Com esforço, pompa e circunstância, comunicamos a importância de integrar um Geoparque (o Algarvensis). No entanto, a vila de Messines parece continuar a acreditar no manifesto do filósofo de Milão, Carlo Cattaneo(1801-69) proferido durante a insurgência revolucionária de trabalhadores, artesãos e estudantes, e parcialmente transcrito supra.

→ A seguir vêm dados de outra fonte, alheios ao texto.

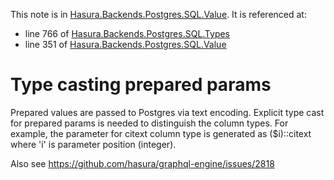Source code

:This note is in [Hasura.Backends.Postgres.SQL.Value](https://github.com/hasura/graphql-engine/blob/master/server/src-lib/Hasura/Backends/Postgres/SQL/Value.hs#L340).
It is referenced at:
  - line 766 of [Hasura.Backends.Postgres.SQL.Types](https://github.com/hasura/graphql-engine/blob/master/server/src-lib/Hasura/Backends/Postgres/SQL/Types.hs#L766)
  - line 351 of [Hasura.Backends.Postgres.SQL.Value](https://github.com/hasura/graphql-engine/blob/master/server/src-lib/Hasura/Backends/Postgres/SQL/Value.hs#L351)

# Type casting prepared params

Prepared values are passed to Postgres via text encoding. Explicit type cast for prepared params
is needed to distinguish the column types. For example, the parameter for citext column type is
generated as ($i)::citext where 'i' is parameter position (integer).

Also see https://github.com/hasura/graphql-engine/issues/2818

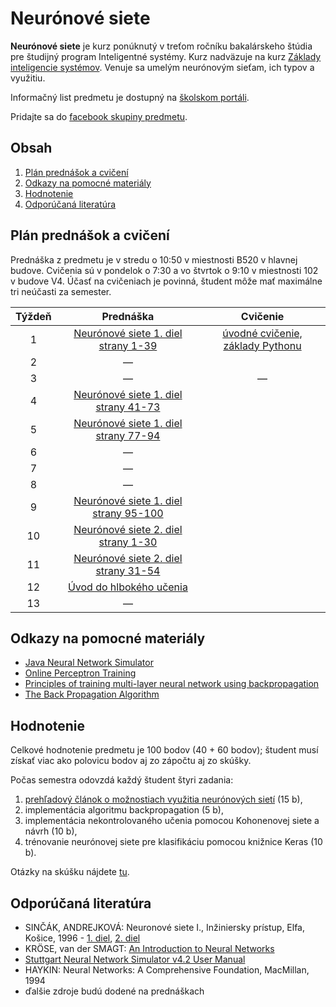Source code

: # Neurónové siete

**Neurónové siete** je kurz ponúknutý v treťom ročníku bakalárskeho štúdia pre študijný program Inteligentné systémy. Kurz nadväzuje na kurz [Základy inteligencie systémov](http://www.cloudai.sk/courses-zis/). Venuje sa umelým neurónovým sieťam, ich typov a využitiu.

Informačný list predmetu je dostupný na [školskom portáli](https://maisportal.tuke.sk/portal/studijneProgramy.mais).

Pridajte sa do [facebook skupiny predmetu](https://facebook.com/groups/1812751822192011/).

## Obsah
1. [Plán prednášok a cvičení](#plan)
2. [Odkazy na pomocné materiály](#links)
3. [Hodnotenie](#grading)
4. [Odporúčaná literatúra](#textbooks)

## Plán prednášok a cvičení <a name="plan"></a>

Prednáška z predmetu je v stredu o 10:50 v miestnosti B520 v hlavnej budove. Cvičenia sú v pondelok o 7:30 a vo štvrtok o 9:10 v miestnosti 102 v budove V4. Účasť na cvičeniach je povinná, študent môže mať maximálne tri neúčasti za semester.

| Týždeň |                            Prednáška                          |               Cvičenie               |
|:------:|:-------------------------------------------------------------:|:------------------------------------:|
| 1      |  [Neurónové siete 1. diel strany 1-39](https://github.com/ianmagyar/neural-networks-course/blob/master/lectures/Neuronove_siete_1.pdf)  |   [úvodné cvičenie, základy Pythonu](https://github.com/ianmagyar/neural-networks-course/blob/master/labs/lab1-getting-started.md)   |
| 2      |                                —                              |                                      |
| 3      |                                —                              |                —                     |
| 4      |  [Neurónové siete 1. diel strany 41-73](https://github.com/ianmagyar/neural-networks-course/blob/master/lectures/Neuronove_siete_1.pdf)  |  	                                |
| 5      |  [Neurónové siete 1. diel strany 77-94](https://github.com/ianmagyar/neural-networks-course/blob/master/lectures/Neuronove_siete_1.pdf)  |                                      |
| 6      |                                —                              |                                      |
| 7      |                         		  — 	                         |                                      |
| 8      |                                —                              |                                      |
| 9      |  [Neurónové siete 1. diel strany 95-100](https://github.com/ianmagyar/neural-networks-course/blob/master/lectures/Neuronove_siete_1.pdf)  |                                      |
| 10     |  [Neurónové siete 2. diel strany 1-30](https://github.com/ianmagyar/neural-networks-course/blob/master/lectures/Neuronove_siete_2.pdf)  |                                      |
| 11     |  [Neurónové siete 2. diel strany 31-54](https://github.com/ianmagyar/neural-networks-course/blob/master/lectures/Neuronove_siete_2.pdf)  |                                      |
| 12     |  [Úvod do hlbokého učenia](https://github.com/ianmagyar/neural-networks-course/blob/master/lectures/A_Short_Introduction_to_Deep_Learning.pdf)  |                                      |
| 13     |                                —                              |                                      |

## Odkazy na pomocné materiály <a name="links"></a>

* [Java Neural Network Simulator](http://www.ra.cs.uni-tuebingen.de/software/JavaNNS/welcome_e.html?fbclid=IwAR3abC_9BxqT_dxwxxD5Qq8uzBY9sIUcnm2_d36JHIrx1k2i4Y1DBm-bVEA)
* [Online Perceptron Training](https://www.cs.utexas.edu/~teammco/misc/perceptron/?fbclid=IwAR1qWNnD9VUoORzx5y0H7_lqo028lquC_B00CCsQelNAInh6GSelRM6YYTQ)
* [Principles of training multi-layer neural network using backpropagation](http://home.agh.edu.pl/~vlsi/AI/backp_t_en/backprop.html)
* [The Back Propagation Algorithm](https://github.com/ianmagyar/neural-networks-course/blob/master/lectures/The_Back_Propagation_Algorithm.pdf)

## Hodnotenie <a name="grading"></a>

Celkové hodnotenie predmetu je 100 bodov (40 + 60 bodov); študent musí získať viac ako polovicu bodov aj zo zápočtu aj zo skúšky.

Počas semestra odovzdá každý študent štyri zadania:

1. [prehľadový článok o možnostiach využitia neurónových sietí](assignments/assignment1.md) (15 b),
2. implementácia algoritmu backpropagation (5 b),
3. implementácia nekontrolovaného učenia pomocou Kohonenovej siete a návrh (10 b),
4. trénovanie neurónovej siete pre klasifikáciu pomocou knižnice Keras (10 b).

Otázky na skúšku nájdete [tu](https://github.com/ianmagyar/neural-networks-course/blob/master/exam/otazky_ZNS_skuska.pdf).

## Odporúčaná literatúra <a name="textbooks"></a>

* SINČÁK, ANDREJKOVÁ: Neuronové siete I., Inžiniersky prístup, Elfa, Košice, 1996 - [1. diel](https://github.com/ianmagyar/neural-networks-course/blob/master/lectures/Neuronove_siete_1.pdf), [2. diel](https://github.com/ianmagyar/neural-networks-course/blob/master/lectures/Neuronove_siete_2.pdf)
* KRÖSE, van der SMAGT: [An Introduction to Neural Networks](https://github.com/ianmagyar/neural-networks-course/blob/master/lectures/An_Introduction_to_Neural_Networks.pdf)
* [Stuttgart Neural Network Simulator v4.2 User Manual](https://github.com/ianmagyar/neural-networks-course/blob/master/lectures/SNNS_v4.2._Manual.pdf)
* HAYKIN: Neural Networks: A Comprehensive Foundation, MacMillan, 1994
* ďalšie zdroje budú dodené na prednáškach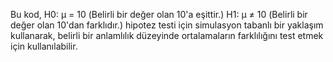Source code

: Bu kod, H0: μ = 10 (Belirli bir değer olan 10'a eşittir.)
H1: μ ≠ 10 (Belirli bir değer olan 10'dan farklıdır.) hipotez testi için simulasyon tabanlı bir yaklaşım kullanarak, belirli bir anlamlılık düzeyinde ortalamaların farklılığını test etmek için kullanılabilir.
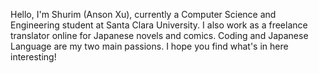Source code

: Hello, I'm Shurim (Anson Xu), currently a Computer Science and Engineering student at Santa Clara University.
I also work as a freelance translator online for Japanese novels and comics.
Coding and Japanese Language are my two main passions. 
I hope you find what's in here interesting!
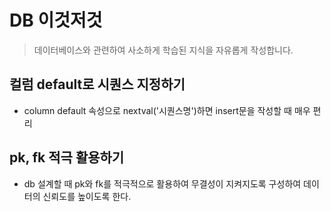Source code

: # DB 이것저것
>데이터베이스와 관련하여 사소하게 학습된 지식을 자유롭게 작성합니다.

## 컬럼 default로 시퀀스 지정하기
* column default 속성으로 nextval('시퀀스명')하면 insert문을 작성할 때 매우 편리

## pk, fk 적극 활용하기
* db 설계할 때 pk와 fk를 적극적으로 활용하여 무결성이 지켜지도록 구성하여 데이터의 신뢰도를 높이도록 한다.

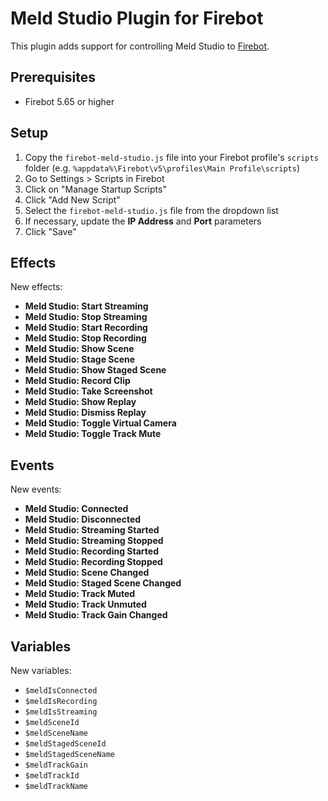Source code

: # Meld Studio Plugin for Firebot

This plugin adds support for controlling Meld Studio to [Firebot](https://firebot.app).

## Prerequisites
- Firebot 5.65 or higher

## Setup

1. Copy the `firebot-meld-studio.js` file into your Firebot profile's `scripts` folder (e.g. `%appdata%\Firebot\v5\profiles\Main Profile\scripts`)
2. Go to Settings > Scripts in Firebot
3. Click on "Manage Startup Scripts"
4. Click "Add New Script"
5. Select the `firebot-meld-studio.js` file from the dropdown list
6. If necessary, update the **IP Address** and **Port** parameters
7. Click "Save"

## Effects

New effects:
- **Meld Studio: Start Streaming**
- **Meld Studio: Stop Streaming**
- **Meld Studio: Start Recording**
- **Meld Studio: Stop Recording**
- **Meld Studio: Show Scene**
- **Meld Studio: Stage Scene**
- **Meld Studio: Show Staged Scene**
- **Meld Studio: Record Clip**
- **Meld Studio: Take Screenshot**
- **Meld Studio: Show Replay**
- **Meld Studio: Dismiss Replay**
- **Meld Studio: Toggle Virtual Camera**
- **Meld Studio: Toggle Track Mute**

## Events

New events:
- **Meld Studio: Connected**
- **Meld Studio: Disconnected**
- **Meld Studio: Streaming Started**
- **Meld Studio: Streaming Stopped**
- **Meld Studio: Recording Started**
- **Meld Studio: Recording Stopped**
- **Meld Studio: Scene Changed**
- **Meld Studio: Staged Scene Changed**
- **Meld Studio: Track Muted**
- **Meld Studio: Track Unmuted**
- **Meld Studio: Track Gain Changed**

## Variables

New variables:
- `$meldIsConnected`
- `$meldIsRecording`
- `$meldIsStreaming`
- `$meldSceneId`
- `$meldSceneName`
- `$meldStagedSceneId`
- `$meldStagedSceneName`
- `$meldTrackGain`
- `$meldTrackId`
- `$meldTrackName`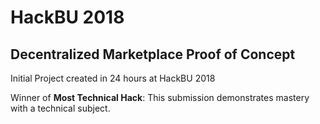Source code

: # HackBU 2018

## Decentralized Marketplace Proof of Concept

Initial Project created in 24 hours at HackBU 2018

Winner of **Most Technical Hack**: This submission demonstrates mastery with a technical subject.
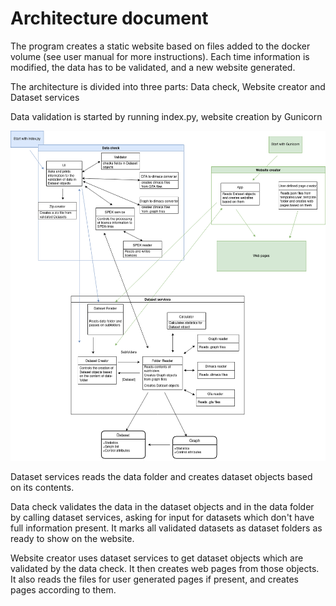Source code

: # Architecture document

The program creates a static website based on files added to the docker volume (see user manual for more instructions). Each time information is modified, the data has to be validated, and a new website generated.

The architecture is divided into three parts: Data check, Website creator and Dataset services

Data validation is started by running index.py, website creation by Gunicorn

![Architecture](./pictures/architecture.png)

Dataset services reads the data folder and creates dataset objects based on its contents.

Data check validates the data in the dataset objects and in the data folder by calling dataset services, asking for input for datasets which don't have full information present. It marks all validated datasets as dataset folders as ready to show on the website.

Website creator uses dataset services to get dataset objects which are validated by the data check. It then creates web pages from those objects. It also reads the files for user generated pages if present, and creates pages according to them.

Hoje, cada vez mais conscientes da importância do equilíbrio ético e moral entre comunidade e natureza, e com a distância para olhar o impacto dos últimos loteamentos na base do Penedo Grande e o ‘fiasco’ de um ‘museu da tradição’, surge uma superfície comercial para ‘embelezar’ a entrada na vila.
Com um ‘mercado’ em re-construção e outro em construção, estas serão as primeiras grandes intervenções planeadas e desenhadas no tecido urbano da vila depois da desastrosa transformação do bloco da fábrica da Amêndoa. Em comum, a última obra, os loteamentos e o novo ‘mercado’, contribuem para o progressivo desequilíbrio entre o povoamento urbano e as principais características naturais deste território que o projecto do novo Geoparque pretende inverter.
O conhecido arquitecto italiano Aldo Rossi (1931-1997) escreveu há mais de cinquenta anos, numa das obras mais relevantes para muitos dos arquitectos que hoje elaboram estes projectos, “A Arquitectura da Cidade”. Rossi repete Cattaneo, e assume a hipótese da cidade como objeto feito pelo homem reivindicando uma alternativa à abordagem puramente técnica do planeamento, que outrora teve uma agenda ambiental que hoje parece sumida entre geógrafos, engenheiros e ‘dinheiros’. A cidade de Rossi celebra a construção expontânea das ‘ruas de cima’ e o valor artístico dos edifícios, novos e velhos como a casa do Visconde de Messines ou a ‘Casa Grande’, a que chama de artefactos urbanos. Infelizmente, sem que Rossi pudesse rebater em vida, toda uma geração de promotores, arquitectos e politicos acreditaram que bastava à vila de Messines a arquitectura do desenvolvimento económico. No entanto, Rossi estava interessado não só em entender as forças vivas da cidade que servem argumentos e decisões na casa do visconde ou nos pomares da casa grande, mas também a sua natureza, como são aplicadas e como causam mudanças.
O problema do novo edificado, ou da intervenção no antigo, em Messines não é o da aprovação do vereador nem o do PDM que não colocou qualquer obstáculo à construção de um pavilhão comercial na entrada da vila. Mas sim o julgamento que todos fazemos à denominada estética e enquadramento paisagístico destes novos, e renovados, artefactos urbanos. Aos arquitectos ‘em prática’ num mercado liberal o desafio que se coloca, e que Rossi tinha já proposto, é o de entender e compreender os fundamentos do seu campo de trabalho para além da contratação de serviços e das vontades de quem os contrata. Não podemos continuar centrados numa ideia de precedente adquirido/edificado, estética de inovação empresarial e desenvolvimento da economia de sobrevivência. A todos os envolvidos neste processo de transformação negligente devemos exigir que sejam clarificadas técnicas, condições de avaliação, e preparação de trabalhos, nomeadamente a divulgação de estudos preliminares, com a consciência e exposição do impacto da construção e das mudanças que dali resultarão. No caso concreto do novo ‘mercado’ ou ‘pavilhão comercial’, e das intervenções no antigo ‘mercado’ e casa do visconde, ambos convertidos em fracções de renda controlada, os maus precedentes não deveriam sobrepor-se à maior consciência presente do valor natural e paisagístico da vista. Nem à importância maior da identidade histórica e cultural de verdadeiros artefactos urbanos como o mercado municipal e casa do visconde.